The following presents a solution to the small challenge posted by Ente on his blog.

Code inspection

The first step in any endeavour, is to look at what we've got. Luckily, we're provided with the full source code of the program, from which we learn the following important facts:

  • The encryption used is (essentially) a Vigenere Cipher;
  • the key length is provided (denoted by the PAD_LENGTH variable);
  • the encrypted data is base64 encoded

In order to break this scheme, we essentially do the following

  • Break the Cipher text into PAD_LENGTH chunks such that a byte in chunk i was encoded with key-byte i.
  • For every byte in some chunk, try an decrypt it every possible key-byte (there's only 255 of them), and see if the result is a valid base64 character; if it is, store the key-byte.

Acquiring a Ciphertext

We acquire a piece of Ciphertext by connecting to duckpond.ch on port 8888 with netcat:

nc duckpond.ch 8888 > ciphertext


A small python program was written (see somecode.py) which handles decryption.
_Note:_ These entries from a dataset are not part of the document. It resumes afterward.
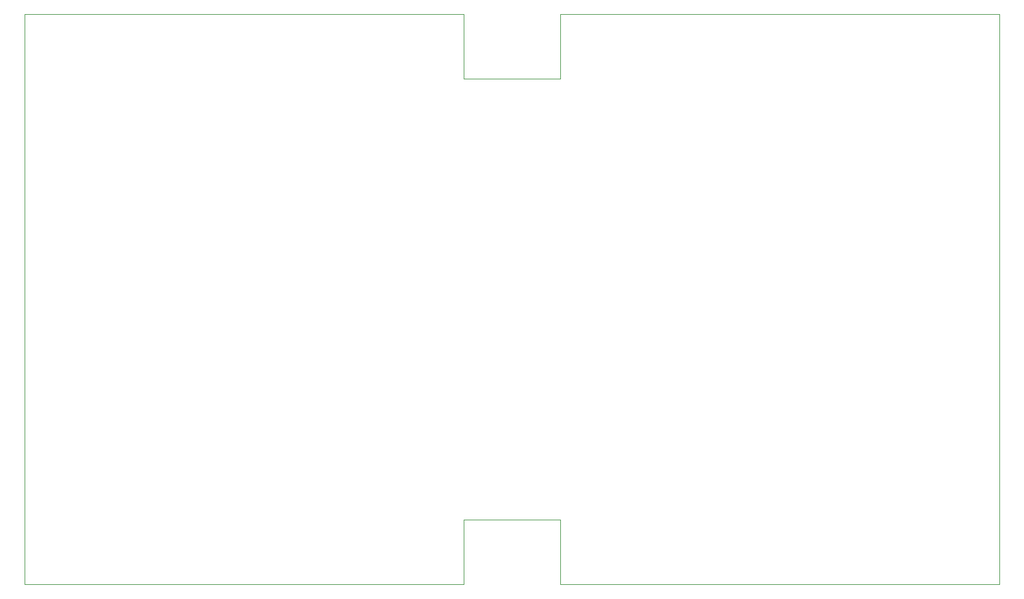
<source format=gbr>
%TF.GenerationSoftware,KiCad,Pcbnew,7.0.9*%
%TF.CreationDate,2024-01-13T11:23:33+07:00*%
%TF.ProjectId,Waterbox 2.1,57617465-7262-46f7-9820-322e312e6b69,rev?*%
%TF.SameCoordinates,Original*%
%TF.FileFunction,Profile,NP*%
%FSLAX46Y46*%
G04 Gerber Fmt 4.6, Leading zero omitted, Abs format (unit mm)*
G04 Created by KiCad (PCBNEW 7.0.9) date 2024-01-13 11:23:33*
%MOMM*%
%LPD*%
G01*
G04 APERTURE LIST*
%TA.AperFunction,Profile*%
%ADD10C,0.100000*%
%TD*%
G04 APERTURE END LIST*
D10*
X118873000Y-61746274D02*
X132208000Y-61746274D01*
X132208000Y-61746274D02*
X132208000Y-52856274D01*
X118873000Y-131342274D02*
X58453000Y-131342274D01*
X192628000Y-52856274D02*
X192628000Y-131342274D01*
X118873000Y-52856274D02*
X118873000Y-61746274D01*
X192628000Y-131342274D02*
X132208000Y-131342274D01*
X132208000Y-131342274D02*
X132208000Y-122452274D01*
X132208000Y-122452274D02*
X118873000Y-122452274D01*
X58453000Y-52856274D02*
X118873000Y-52856274D01*
X118873000Y-122452274D02*
X118873000Y-131342274D01*
X58453000Y-131342274D02*
X58453000Y-52856274D01*
X132208000Y-52856274D02*
X192628000Y-52856274D01*
M02*

</source>
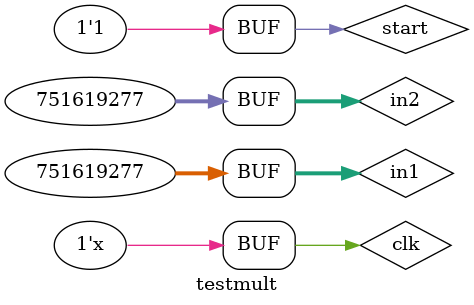
<source format=v>
`timescale 1ns / 1ps

module testmult;

    function [31:0] log2;
        input reg [31:0] value;
    	begin
        	value = value - 1;
        	for (log2 = 0; value > 0; log2 = log2 + 1)
            begin
            	value = value >> 1;
            end
      	end
    endfunction

    parameter N = 32;
    parameter Bs = log2(N);
    parameter es = 2;

    reg [N-1:0] in1, in2;
    reg start;
    wire [N-1:0] out;
    wire done;

    reg clk;


    // Instantiate the Unit Under Test (UUT)
    posit_adder_4 #(
        .N(N),
        .es(es)
    ) uut (
        .aclk(clk),
        .in1(in1),
        .in2(in2),
        .start(start),
        .result(out),
        .inf(inf),
        .zero(zero),
        .done(done)
    );

	initial
    begin
		// Initialize Inputs
		in1 = 0;
		in2 = 0;
		clk = 0;
		start = 1;
        in1 = 32'h2CCCCCCD; // 0.20000000018626451
        in2 = 32'h2CCCCCCD; // 0.20000000018626451
	end

    always #5
    begin
        clk = ~clk;
    end
endmodule

</source>
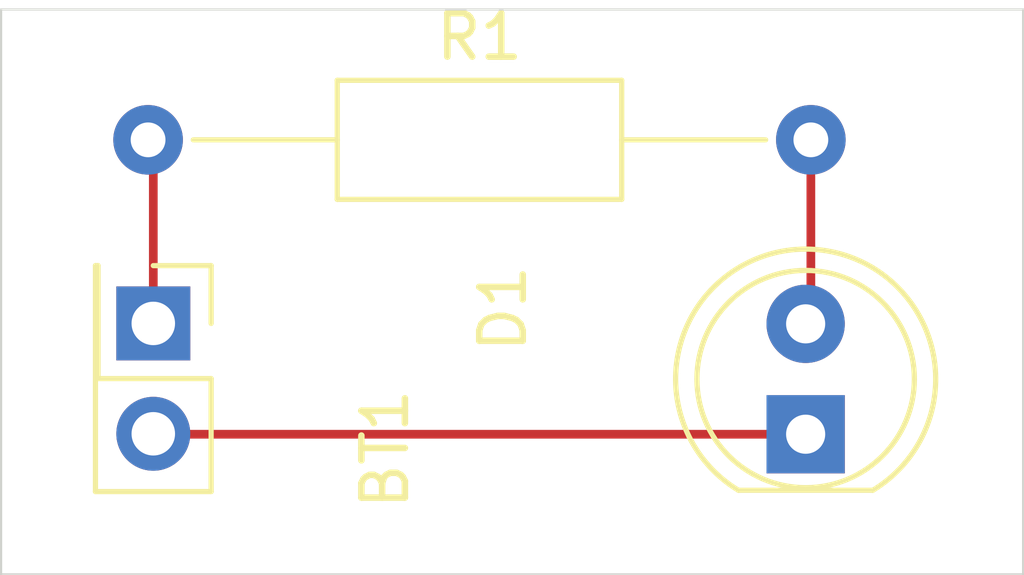
<source format=kicad_pcb>
(kicad_pcb
	(version 20241229)
	(generator "pcbnew")
	(generator_version "9.0")
	(general
		(thickness 1.6)
		(legacy_teardrops no)
	)
	(paper "A4")
	(layers
		(0 "F.Cu" signal)
		(2 "B.Cu" signal)
		(9 "F.Adhes" user "F.Adhesive")
		(11 "B.Adhes" user "B.Adhesive")
		(13 "F.Paste" user)
		(15 "B.Paste" user)
		(5 "F.SilkS" user "F.Silkscreen")
		(7 "B.SilkS" user "B.Silkscreen")
		(1 "F.Mask" user)
		(3 "B.Mask" user)
		(17 "Dwgs.User" user "User.Drawings")
		(19 "Cmts.User" user "User.Comments")
		(21 "Eco1.User" user "User.Eco1")
		(23 "Eco2.User" user "User.Eco2")
		(25 "Edge.Cuts" user)
		(27 "Margin" user)
		(31 "F.CrtYd" user "F.Courtyard")
		(29 "B.CrtYd" user "B.Courtyard")
		(35 "F.Fab" user)
		(33 "B.Fab" user)
		(39 "User.1" user)
		(41 "User.2" user)
		(43 "User.3" user)
		(45 "User.4" user)
	)
	(setup
		(pad_to_mask_clearance 0)
		(allow_soldermask_bridges_in_footprints no)
		(tenting front back)
		(pcbplotparams
			(layerselection 0x00000000_00000000_55555555_5755f5ff)
			(plot_on_all_layers_selection 0x00000000_00000000_00000000_00000000)
			(disableapertmacros no)
			(usegerberextensions no)
			(usegerberattributes yes)
			(usegerberadvancedattributes yes)
			(creategerberjobfile yes)
			(dashed_line_dash_ratio 12.000000)
			(dashed_line_gap_ratio 3.000000)
			(svgprecision 4)
			(plotframeref no)
			(mode 1)
			(useauxorigin no)
			(hpglpennumber 1)
			(hpglpenspeed 20)
			(hpglpendiameter 15.000000)
			(pdf_front_fp_property_popups yes)
			(pdf_back_fp_property_popups yes)
			(pdf_metadata yes)
			(pdf_single_document no)
			(dxfpolygonmode yes)
			(dxfimperialunits yes)
			(dxfusepcbnewfont yes)
			(psnegative no)
			(psa4output no)
			(plot_black_and_white yes)
			(plotinvisibletext no)
			(sketchpadsonfab no)
			(plotpadnumbers no)
			(hidednponfab no)
			(sketchdnponfab yes)
			(crossoutdnponfab yes)
			(subtractmaskfromsilk no)
			(outputformat 1)
			(mirror no)
			(drillshape 1)
			(scaleselection 1)
			(outputdirectory "")
		)
	)
	(net 0 "")
	(net 1 "Net-(BT1-+)")
	(net 2 "Net-(BT1--)")
	(net 3 "Net-(D1-A)")
	(footprint "LED_THT:LED_D5.0mm" (layer "F.Cu") (at 149 106.775 90))
	(footprint "Resistor_THT:R_Axial_DIN0207_L6.3mm_D2.5mm_P15.24mm_Horizontal" (layer "F.Cu") (at 133.88 100))
	(footprint "Connector_PinHeader_2.54mm:PinHeader_2x01_P2.54mm_Vertical" (layer "F.Cu") (at 134 104.225 -90))
	(gr_line
		(start 154 110)
		(end 130.5 110)
		(stroke
			(width 0.05)
			(type default)
		)
		(layer "Edge.Cuts")
		(uuid "8e163238-36a0-4e7b-b380-f01d0e931913")
	)
	(gr_line
		(start 130.5 110)
		(end 130.5 97)
		(stroke
			(width 0.05)
			(type default)
		)
		(layer "Edge.Cuts")
		(uuid "ecfcf83e-20d2-48fc-9344-bbdc4fdb4041")
	)
	(gr_line
		(start 154 97)
		(end 154 110)
		(stroke
			(width 0.05)
			(type default)
		)
		(layer "Edge.Cuts")
		(uuid "fcfe90ee-a354-4c92-be2d-f9591688da95")
	)
	(gr_line
		(start 130.5 97)
		(end 154 97)
		(stroke
			(width 0.05)
			(type default)
		)
		(layer "Edge.Cuts")
		(uuid "fe7e867e-7b51-4ca0-b1f1-f950338c2ea2")
	)
	(segment
		(start 134 100.12)
		(end 133.88 100)
		(width 0.2)
		(layer "F.Cu")
		(net 1)
		(uuid "9809f8c1-d3c4-478a-bec0-5c9fc14c5624")
	)
	(segment
		(start 134 104.225)
		(end 134 100.12)
		(width 0.2)
		(layer "F.Cu")
		(net 1)
		(uuid "a2d43cdd-f213-4be5-95e8-c4ea17f380d0")
	)
	(segment
		(start 134.01 106.775)
		(end 134 106.765)
		(width 0.2)
		(layer "F.Cu")
		(net 2)
		(uuid "38fa2c0f-4a22-45c4-bdd2-88230bcf1ee5")
	)
	(segment
		(start 149 106.775)
		(end 134.01 106.775)
		(width 0.2)
		(layer "F.Cu")
		(net 2)
		(uuid "3ef58d5d-440b-4bc4-8856-458a17256971")
	)
	(segment
		(start 149.12 104.115)
		(end 149 104.235)
		(width 0.2)
		(layer "F.Cu")
		(net 3)
		(uuid "bf8d874d-28a7-4b7d-b319-6c5ac538b06f")
	)
	(segment
		(start 149.12 100)
		(end 149.12 104.115)
		(width 0.2)
		(layer "F.Cu")
		(net 3)
		(uuid "d7895317-241f-4bb3-825f-e49e14d54dd0")
	)
	(embedded_fonts no)
)

</source>
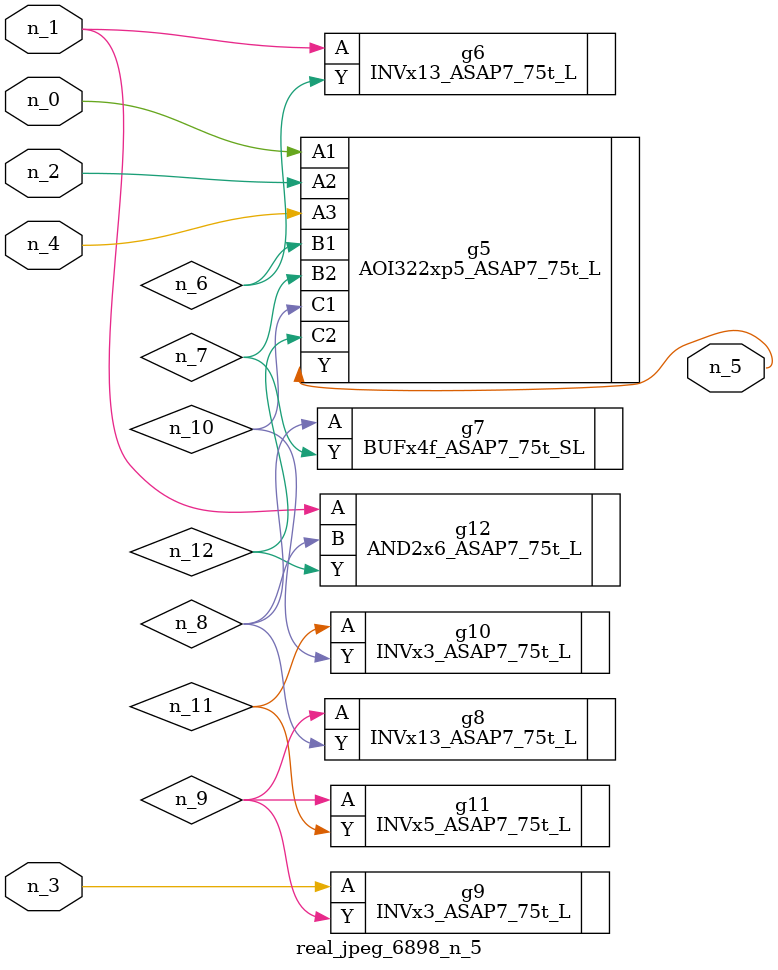
<source format=v>
module real_jpeg_6898_n_5 (n_4, n_0, n_1, n_2, n_3, n_5);

input n_4;
input n_0;
input n_1;
input n_2;
input n_3;

output n_5;

wire n_12;
wire n_8;
wire n_11;
wire n_6;
wire n_7;
wire n_10;
wire n_9;

AOI322xp5_ASAP7_75t_L g5 ( 
.A1(n_0),
.A2(n_2),
.A3(n_4),
.B1(n_6),
.B2(n_7),
.C1(n_10),
.C2(n_12),
.Y(n_5)
);

INVx13_ASAP7_75t_L g6 ( 
.A(n_1),
.Y(n_6)
);

AND2x6_ASAP7_75t_L g12 ( 
.A(n_1),
.B(n_8),
.Y(n_12)
);

INVx3_ASAP7_75t_L g9 ( 
.A(n_3),
.Y(n_9)
);

BUFx4f_ASAP7_75t_SL g7 ( 
.A(n_8),
.Y(n_7)
);

INVx13_ASAP7_75t_L g8 ( 
.A(n_9),
.Y(n_8)
);

INVx5_ASAP7_75t_L g11 ( 
.A(n_9),
.Y(n_11)
);

INVx3_ASAP7_75t_L g10 ( 
.A(n_11),
.Y(n_10)
);


endmodule
</source>
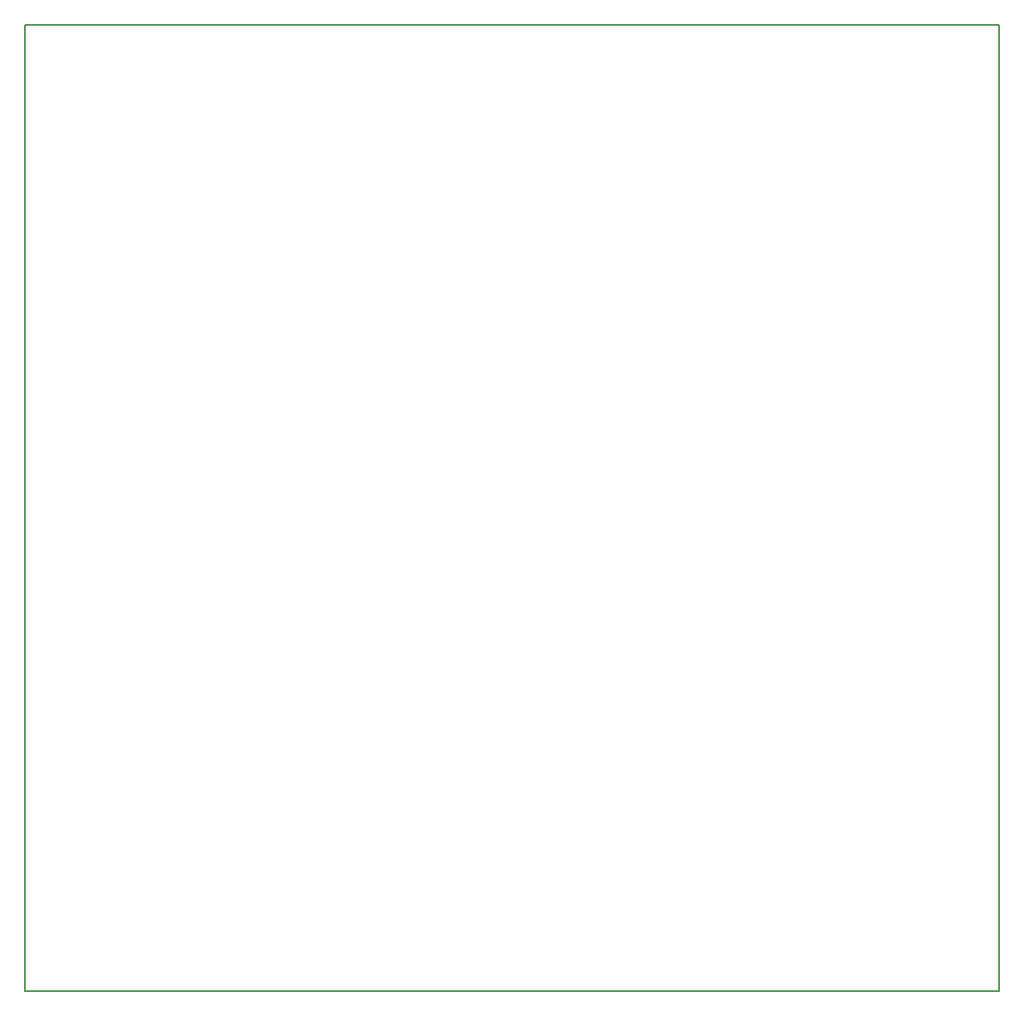
<source format=gbr>
G04 #@! TF.FileFunction,Profile,NP*
%FSLAX46Y46*%
G04 Gerber Fmt 4.6, Leading zero omitted, Abs format (unit mm)*
G04 Created by KiCad (PCBNEW 4.0.7) date 04/10/21 23:16:41*
%MOMM*%
%LPD*%
G01*
G04 APERTURE LIST*
%ADD10C,0.100000*%
%ADD11C,0.150000*%
G04 APERTURE END LIST*
D10*
D11*
X42248000Y-30206000D02*
X141562000Y-30206000D01*
X42248000Y-128758000D02*
X42248000Y-30206000D01*
X141562000Y-128758000D02*
X42248000Y-128758000D01*
X141562000Y-30206000D02*
X141562000Y-128758000D01*
M02*

</source>
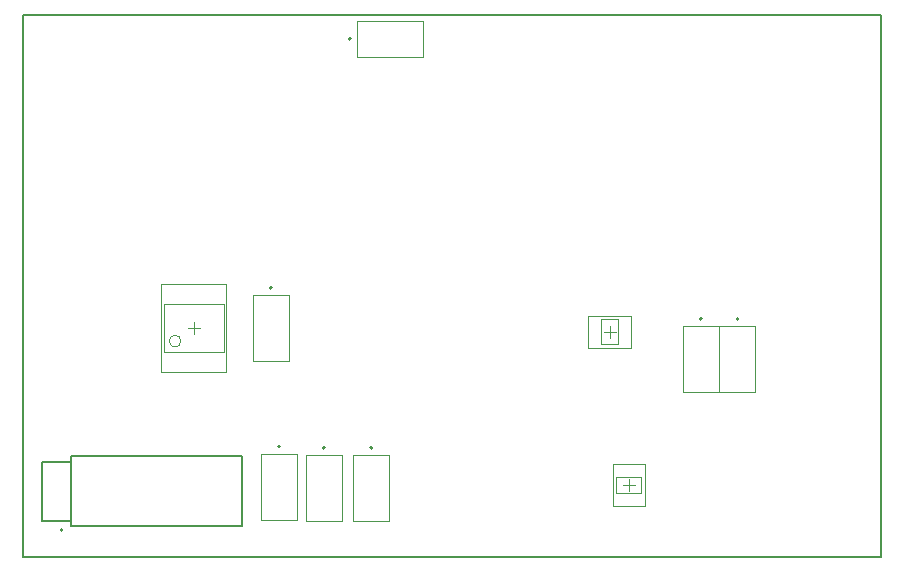
<source format=gko>
G04*
G04 #@! TF.GenerationSoftware,Altium Limited,Altium Designer,19.1.8 (144)*
G04*
G04 Layer_Color=16711935*
%FSLAX42Y42*%
%MOMM*%
G71*
G01*
G75*
%ADD12C,0.20*%
%ADD13C,0.13*%
%ADD15C,0.10*%
%ADD16C,0.05*%
D12*
X10Y10D02*
Y4600D01*
X7280D01*
Y10D02*
Y4600D01*
X10Y10D02*
X7280D01*
X350Y240D02*
G03*
X350Y240I-10J0D01*
G01*
D02*
G03*
X350Y240I-10J0D01*
G01*
X2790Y4400D02*
G03*
X2790Y4400I-10J0D01*
G01*
D02*
G03*
X2790Y4400I-10J0D01*
G01*
X2120Y2290D02*
G03*
X2120Y2290I-10J0D01*
G01*
D02*
G03*
X2120Y2290I-10J0D01*
G01*
X6070Y2027D02*
G03*
X6070Y2027I-10J0D01*
G01*
D02*
G03*
X6070Y2027I-10J0D01*
G01*
X2970Y937D02*
G03*
X2970Y937I-10J0D01*
G01*
D02*
G03*
X2970Y937I-10J0D01*
G01*
X2570D02*
G03*
X2570Y937I-10J0D01*
G01*
D02*
G03*
X2570Y937I-10J0D01*
G01*
X2190Y947D02*
G03*
X2190Y947I-10J0D01*
G01*
D02*
G03*
X2190Y947I-10J0D01*
G01*
X5760Y2030D02*
G03*
X5760Y2030I-10J0D01*
G01*
D02*
G03*
X5760Y2030I-10J0D01*
G01*
D13*
X170Y320D02*
X420D01*
X170D02*
Y820D01*
X420D01*
Y270D02*
X1870D01*
Y870D01*
X420D02*
X1870D01*
X420Y270D02*
Y870D01*
X170Y320D02*
X420D01*
X170D02*
Y820D01*
X420D01*
Y270D02*
X1870D01*
Y870D01*
X420D02*
X1870D01*
X420Y270D02*
Y870D01*
D15*
X1350Y1840D02*
G03*
X1350Y1840I-50J0D01*
G01*
X1710Y1750D02*
Y2150D01*
X1210Y1750D02*
Y2150D01*
X1710D01*
X1210Y1750D02*
X1710D01*
X4910Y2028D02*
X5050D01*
X4910Y1813D02*
X5050D01*
X4910D02*
Y2028D01*
X5050Y1813D02*
Y2028D01*
X5032Y550D02*
X5247D01*
X5032Y690D02*
X5247D01*
X5032Y550D02*
Y690D01*
X5247Y550D02*
Y690D01*
X1410Y1950D02*
X1510D01*
X1460Y1900D02*
Y2000D01*
X4980Y1870D02*
Y1970D01*
X4930Y1920D02*
X5030D01*
X5140Y570D02*
Y670D01*
X5090Y620D02*
X5190D01*
D16*
X2841Y4248D02*
Y4552D01*
Y4248D02*
X3399D01*
Y4552D01*
X2841D02*
X3399D01*
X1735Y1580D02*
Y2320D01*
X1185Y1580D02*
Y2320D01*
X1735D01*
X1185Y1580D02*
X1735D01*
X1958Y2229D02*
X2262D01*
X1958Y1671D02*
Y2229D01*
Y1671D02*
X2262D01*
Y2229D01*
X4800Y2055D02*
X5160D01*
X4800Y1785D02*
X5160D01*
X4800D02*
Y2055D01*
X5160Y1785D02*
Y2055D01*
X5908Y1966D02*
X6212D01*
X5908Y1408D02*
Y1966D01*
Y1408D02*
X6212D01*
Y1966D01*
X3112Y318D02*
Y876D01*
X2808Y318D02*
X3112D01*
X2808D02*
Y876D01*
X3112D01*
X2712Y318D02*
Y876D01*
X2408Y318D02*
X2712D01*
X2408D02*
Y876D01*
X2712D01*
X2332Y328D02*
Y886D01*
X2028Y328D02*
X2332D01*
X2028D02*
Y886D01*
X2332D01*
X5598Y1969D02*
X5902D01*
X5598Y1411D02*
Y1969D01*
Y1411D02*
X5902D01*
Y1969D01*
X5005Y440D02*
X5275D01*
X5005Y800D02*
X5275D01*
X5005Y440D02*
Y800D01*
X5275Y440D02*
Y800D01*
M02*

</source>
The relevant functions are split_ct and find_pad, corresponding to the first, respectively second, point mentioned earlier. When done, find_pad will write the key to a file called key (granted, in a somewhat stupid format, but whatever). The key is written to a file because its big (more precisely 100kB), and because it might have happened that we for some block, got two key-bytes which both produce valid base64 data (i.e., both are valid key-bytes, as far as find_pad is concerned).

We can read the key back and the encrypted data, and decrypt it with an elegant python one-liner:

p = ''.join([chr(f[i] ^ k[i][0]) for i in range(PAD_LEN)])

The encoded image will be repeated a lot of times in the decrypted text. We can extract the image with

grep -o '^[a-zA-Z0-9][^=]*==' decryptedtext | base64 -d > qrcode.png

(The encoding contains two padding chars, which is the reason for the last two =).

Finally, to actually read the QR code, we can use a tool such as zbar


That was a fun challenge. I'm sure someone smarter, or more python savvy, than me would be able to find the key faster. Finding all 100kB probably took around 10-20 minutes.

Thanks to Ente for the fun challenge and the 0.0131583 BTC.